Thursday, March 16, 2006

Who watches the Watchwomen?

I finished Alan Moore's Watchmen last night, because lately the only types of books I can finish have pictures in them. Sad. I really enjoyed it, but I couldn't shake the major, glaring, overt, yet, I think unintentional misogyny. Why are so many comics (graphic novels) like that? Why are the women portrayed either as vague stereotypes, drawn so similarly you can't tell them apart or ball busting sluts/whores who destroy every man they touch? I realize that every character in Watchmen is flawed...some of them to more revolting degrees than others, but there were redeeming, if naive male characters and not all the men are flawed in the exact same way. As for the women we have: Janey Slater, the first girlfriend to Dr. Manhattan, who leaves him alone when he needs her the most and proceeds in becoming the hugest bitch and ball-buster in the world; Sally Justice, the first "Silk Spectre" who is brutally beaten and almost raped by one of her fellow crimefighting super-heroes, only to turn around and (*SPOILER ALERT* if you want to read the following sentence highlight it, but it gives away something totally crucial to the story) sleep with him later and get knocked up (coz, you know, deep down all women really "want it")...which brings me to her daughter; Laurie Juspeczyk, Silk Spectre II, second girlfriend to Dr. Manhattan, ball-buster and ultimately huge ho; then we have the psychologist's wife, Gloria, who is again a ball-busting hag who leaves her husband because he gets so caught up in his work that he doesn't sleep with her for like two nights in a row.
I'm not saying these things ruined the story...I was pretty riveted...I just wonder why this genre is the way it is.

*Editor's note: I completely forgot to mention Rorschach's whore of a mother, who smacks him around for interrupting a trick. Awesome.


jimi said...

and why do we have to see dr. manhattan's big blue ass in every other frame?

Tracy said...

NO shit, dude!! I kept asking Lars how long it would be before they gave us the big, blue cock and balls, but I only had to turn a few more pages before BAM, there they were. ICK.

Michileen Martin said...

I had the same reaction when I first read it (about the portrayal of women, not Manhattan's ass, though yeah, it is a little disturbing). But, you know, I wouldn't necessarily ignore the possibility that this WAS intentional on Moore's part. Since I think he's saying a lot of things in Watchmen about superheroes and the sexual roots of the genre that we tend to ignore (particularly the inherent sadomasochism), I wouldn't doubt that he meant to portray the Jupiter woman as he did to comment on the misogyny of superhero comics.
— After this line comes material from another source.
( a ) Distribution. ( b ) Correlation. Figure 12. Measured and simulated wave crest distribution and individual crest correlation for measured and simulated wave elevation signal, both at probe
But then again, to be honest, if I didn't love his work so much, I might not have tried to come up with a justification for it.

Aditya Bidikar said...

Parts of this phenomenon in Watchmen struck me as commentary, and parts as symptoms, but actually, I personally felt that both Laurie and Gloria were right in what they did, especially Laurie. But I think you might be right - should read the whole thing again.
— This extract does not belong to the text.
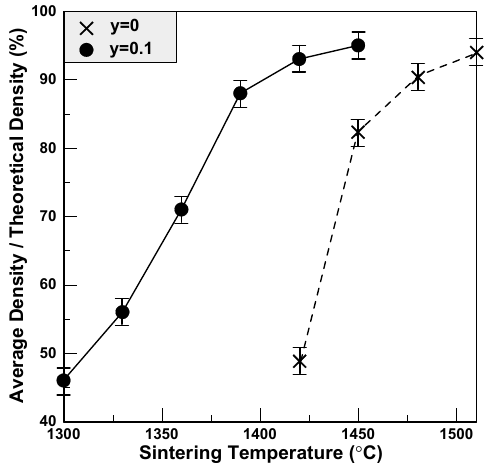
Figure 3. The average density of pure BCTS and BCTS–0.1LiF sheets.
(Came here via When Fangirls Attack.)

Elayne said...

Gosh, I always assumed it's because Moore and Gibbons are male. :)

Marionette said...

A moment's consideration of female characters in Moore's work brought to mind The Ballad of Halo Jones, Promethea, and Evie in V for Vendetta. The women in Watchmen are very much the exception, and given how meticulously crafted the story is, must have been done on purpose, though I admit the reason escapes me.